Resource Center sets up shop downtown

Published 10:45 am Monday, January 6, 2020

A trickle of sunlight dashed through the window at the end of the desk and rested on the hand of James Thomas, Executive Director of the Dallas County Family Resource Center (DCFRC), as he split time between putting the finishing touches on a presentation he’s giving next week and filling out the mounds of paperwork required to put the center’s Emergency Solutions Grant into action.

From his desk, Thomas could see a trickle of traffic on Church Street below, a wholly different view from the one he had at the center’s old building along Hwy. 14.

Dallas County Family Resource Center (DCFRC) Executive Director James Thomas sits behind his desk at the center’s new headquarters on the corner of Church Street and Alabama Avenue in downtown Selma.

The DCFRC moved to its new location on the corner of Church Street and Alabama Avenue in November, at the same time that it was managing the annual Riverwalk Christmas Tree Fundraiser, only closing for a week to get everything moved downtown.

“It was quite difficult,” Thomas said with a laugh. “I tried to move everything in one week – sometimes I can be a little overzealous, so that didn’t work out like I’d planned.”

Still, Thomas and the DCFRC crew shifted their operations within the week and were up and running immediately thereafter.

“We weren’t completely set up, but we were seeing clients,” Thomas said. “We feel a sense of duty to serve the people of Dallas County. We can’t just turn someone away that’s in need.”

The new building at 900 Alabama Ave. is decidedly smaller than the previous building.

“It’s a tight squeeze,” Thomas said. “It’s been difficult. We’ve been having to downsize in a lot of ways.”

Because the new building lacks additional space for an oversized classroom, the DCFRC has had to cut class sizes for its various programs, such as parenting and financial literacy classes.

However, Thomas said that change has given the center an opportunity to work with other organizations in the area and host off-site classes – the center recently hosted one of its popular parenting classes at Selma High School.

Most of the furnishings in the new center – the desks, couches, chairs and other items – were donated, as were the items pouring out of one of the center’s front rooms.

“We’ve gotten a lot of support from the community,” Thomas said.

Despite the current growing pains and the minor adjustments that have had to be made, the DCFRC is still offering its same slate of programs to low-income and homeless residents of Dallas County and Thomas believes the new location gives the center a better vantage point from which to offer those services.

“We have wanted to be downtown as long as we’ve been in existence,” Thomas said. “The old place was kind of out of the way and it made it difficult to provide for the people we serve.”

Because the previous center was out of the way and many of the DCFRC’s clients don’t have access to reliable transportation, Thomas said the center was spending a lot of time organizing transportation to simply get people to the center, causing a strain on the center and its employees – now, the DCFRC can be accessed by foot.

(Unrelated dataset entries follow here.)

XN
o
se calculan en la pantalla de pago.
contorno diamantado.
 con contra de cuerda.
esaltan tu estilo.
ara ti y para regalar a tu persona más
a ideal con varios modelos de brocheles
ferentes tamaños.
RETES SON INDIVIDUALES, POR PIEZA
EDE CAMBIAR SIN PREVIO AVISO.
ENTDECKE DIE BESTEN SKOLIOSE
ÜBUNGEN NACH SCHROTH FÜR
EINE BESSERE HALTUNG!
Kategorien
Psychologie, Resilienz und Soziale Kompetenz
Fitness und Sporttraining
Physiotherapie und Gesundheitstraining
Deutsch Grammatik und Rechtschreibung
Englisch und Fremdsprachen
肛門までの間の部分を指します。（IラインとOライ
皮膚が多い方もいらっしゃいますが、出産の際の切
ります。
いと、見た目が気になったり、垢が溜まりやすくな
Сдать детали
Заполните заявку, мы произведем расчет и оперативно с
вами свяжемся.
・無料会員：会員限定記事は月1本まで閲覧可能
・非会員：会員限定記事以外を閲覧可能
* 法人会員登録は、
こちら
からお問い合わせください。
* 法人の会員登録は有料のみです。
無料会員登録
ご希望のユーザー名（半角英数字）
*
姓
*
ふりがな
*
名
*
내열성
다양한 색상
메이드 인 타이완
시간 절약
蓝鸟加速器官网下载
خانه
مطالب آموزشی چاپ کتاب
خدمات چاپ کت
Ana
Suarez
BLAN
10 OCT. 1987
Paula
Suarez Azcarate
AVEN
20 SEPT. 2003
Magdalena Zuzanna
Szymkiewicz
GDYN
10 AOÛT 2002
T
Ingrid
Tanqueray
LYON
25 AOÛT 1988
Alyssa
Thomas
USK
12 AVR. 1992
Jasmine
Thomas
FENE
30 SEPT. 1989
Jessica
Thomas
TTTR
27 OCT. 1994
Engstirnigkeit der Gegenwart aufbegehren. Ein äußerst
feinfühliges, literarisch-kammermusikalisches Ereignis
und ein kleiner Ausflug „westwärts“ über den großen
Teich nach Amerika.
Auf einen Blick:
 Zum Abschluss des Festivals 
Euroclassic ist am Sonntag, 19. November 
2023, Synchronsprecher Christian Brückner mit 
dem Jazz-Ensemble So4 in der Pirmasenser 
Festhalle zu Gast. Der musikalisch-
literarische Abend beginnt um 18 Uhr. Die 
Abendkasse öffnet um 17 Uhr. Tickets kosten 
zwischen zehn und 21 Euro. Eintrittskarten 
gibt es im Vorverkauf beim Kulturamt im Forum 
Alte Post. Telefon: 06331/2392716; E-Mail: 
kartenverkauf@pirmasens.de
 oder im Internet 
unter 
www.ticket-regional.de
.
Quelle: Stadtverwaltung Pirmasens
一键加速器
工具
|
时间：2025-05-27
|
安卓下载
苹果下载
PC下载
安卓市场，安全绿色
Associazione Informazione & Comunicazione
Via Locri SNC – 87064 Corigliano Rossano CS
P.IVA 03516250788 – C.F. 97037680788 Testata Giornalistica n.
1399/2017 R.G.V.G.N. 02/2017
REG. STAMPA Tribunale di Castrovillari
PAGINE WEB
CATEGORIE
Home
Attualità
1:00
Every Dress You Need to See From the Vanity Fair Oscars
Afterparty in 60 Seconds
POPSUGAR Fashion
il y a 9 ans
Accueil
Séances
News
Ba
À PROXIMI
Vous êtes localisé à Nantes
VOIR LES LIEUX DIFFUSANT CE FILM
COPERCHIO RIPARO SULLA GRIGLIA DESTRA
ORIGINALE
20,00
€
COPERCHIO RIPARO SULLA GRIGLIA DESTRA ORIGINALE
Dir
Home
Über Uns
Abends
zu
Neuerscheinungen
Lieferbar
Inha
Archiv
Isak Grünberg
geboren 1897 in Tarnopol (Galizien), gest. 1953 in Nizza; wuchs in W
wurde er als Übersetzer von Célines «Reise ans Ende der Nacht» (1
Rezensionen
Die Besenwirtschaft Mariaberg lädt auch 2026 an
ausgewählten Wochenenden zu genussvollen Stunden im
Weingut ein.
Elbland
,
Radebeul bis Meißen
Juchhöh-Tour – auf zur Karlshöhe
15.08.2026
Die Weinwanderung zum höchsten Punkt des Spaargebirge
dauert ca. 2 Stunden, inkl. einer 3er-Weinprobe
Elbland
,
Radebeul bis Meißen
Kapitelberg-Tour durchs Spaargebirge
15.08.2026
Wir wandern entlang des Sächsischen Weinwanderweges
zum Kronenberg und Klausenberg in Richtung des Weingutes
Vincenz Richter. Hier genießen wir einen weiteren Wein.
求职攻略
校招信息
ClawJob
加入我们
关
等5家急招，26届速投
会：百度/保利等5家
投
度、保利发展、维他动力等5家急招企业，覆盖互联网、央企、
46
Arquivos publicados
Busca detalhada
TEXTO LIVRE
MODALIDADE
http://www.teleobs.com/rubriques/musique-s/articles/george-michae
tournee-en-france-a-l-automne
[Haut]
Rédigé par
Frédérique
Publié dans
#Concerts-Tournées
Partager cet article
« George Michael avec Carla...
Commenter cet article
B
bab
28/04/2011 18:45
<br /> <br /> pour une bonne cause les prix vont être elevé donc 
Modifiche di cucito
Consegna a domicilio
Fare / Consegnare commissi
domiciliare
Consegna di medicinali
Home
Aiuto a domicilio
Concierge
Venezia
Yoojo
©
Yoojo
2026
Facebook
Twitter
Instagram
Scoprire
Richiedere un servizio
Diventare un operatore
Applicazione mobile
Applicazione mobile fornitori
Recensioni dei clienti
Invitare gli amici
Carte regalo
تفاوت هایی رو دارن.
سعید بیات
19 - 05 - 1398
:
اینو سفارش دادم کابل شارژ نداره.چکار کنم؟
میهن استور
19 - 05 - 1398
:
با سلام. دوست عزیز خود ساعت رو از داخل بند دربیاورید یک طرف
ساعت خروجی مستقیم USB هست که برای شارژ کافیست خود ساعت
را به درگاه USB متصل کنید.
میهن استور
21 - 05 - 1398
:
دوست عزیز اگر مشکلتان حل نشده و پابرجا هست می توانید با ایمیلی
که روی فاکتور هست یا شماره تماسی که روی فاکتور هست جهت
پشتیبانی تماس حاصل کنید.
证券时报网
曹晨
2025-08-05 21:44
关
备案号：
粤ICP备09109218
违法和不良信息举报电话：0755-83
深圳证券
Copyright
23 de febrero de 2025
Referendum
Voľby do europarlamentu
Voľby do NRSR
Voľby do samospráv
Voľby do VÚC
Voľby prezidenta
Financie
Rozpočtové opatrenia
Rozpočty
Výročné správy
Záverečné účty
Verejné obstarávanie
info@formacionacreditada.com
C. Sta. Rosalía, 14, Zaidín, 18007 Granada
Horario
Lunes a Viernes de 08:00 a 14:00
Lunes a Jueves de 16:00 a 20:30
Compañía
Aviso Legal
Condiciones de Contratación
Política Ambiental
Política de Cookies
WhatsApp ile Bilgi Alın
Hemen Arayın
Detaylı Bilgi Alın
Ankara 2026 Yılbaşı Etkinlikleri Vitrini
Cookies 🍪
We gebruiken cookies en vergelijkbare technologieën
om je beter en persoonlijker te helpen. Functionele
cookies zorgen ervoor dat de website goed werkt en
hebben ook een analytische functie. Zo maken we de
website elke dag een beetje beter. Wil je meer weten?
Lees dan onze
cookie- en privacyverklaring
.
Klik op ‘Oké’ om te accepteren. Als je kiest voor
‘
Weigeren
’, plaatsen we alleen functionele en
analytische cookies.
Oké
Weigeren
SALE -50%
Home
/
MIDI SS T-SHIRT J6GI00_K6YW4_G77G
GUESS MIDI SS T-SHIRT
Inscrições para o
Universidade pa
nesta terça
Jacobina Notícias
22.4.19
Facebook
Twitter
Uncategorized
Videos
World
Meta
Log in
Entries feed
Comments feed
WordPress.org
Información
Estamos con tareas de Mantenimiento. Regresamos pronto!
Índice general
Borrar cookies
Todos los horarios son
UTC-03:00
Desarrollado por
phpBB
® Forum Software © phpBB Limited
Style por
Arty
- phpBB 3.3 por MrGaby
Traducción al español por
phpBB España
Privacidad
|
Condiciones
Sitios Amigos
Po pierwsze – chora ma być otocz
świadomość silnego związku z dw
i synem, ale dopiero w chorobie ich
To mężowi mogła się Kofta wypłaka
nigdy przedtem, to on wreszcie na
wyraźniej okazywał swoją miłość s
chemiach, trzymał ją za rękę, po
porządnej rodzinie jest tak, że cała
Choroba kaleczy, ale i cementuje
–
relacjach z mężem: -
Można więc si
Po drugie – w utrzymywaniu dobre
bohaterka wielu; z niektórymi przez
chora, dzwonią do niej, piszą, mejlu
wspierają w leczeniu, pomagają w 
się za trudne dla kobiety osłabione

“With what we’re trying to do to serve the homeless population in Dallas County, it just makes more sense to be downtown,” Thomas said.

Beyond that, Thomas said the center’s new location provides new opportunities to partner with other organizations.

Further, its proximity to the courthouse means that the court can send people across the street to access services and the center can be on hand for juvenile and court probation cases.

“I feel like we have a better  presence in the city here,” Thomas said.

And though Thomas is still in the throes of a moving process that hasn’t yet reached its conclusion, he is already looking toward the future – setting up a small classroom on-site, getting the word out about the new location and ensuring that the Emergency Solutions Grant, which the center received last year to assist individuals and families quickly regain stability in permanent housing after experiencing a housing crisis or homelessness, gets rolling by the first of next month.

Once that happens, Thomas and the DCFRC staff will be setting up temporary housing units and turning to the community for furnishings and other donations.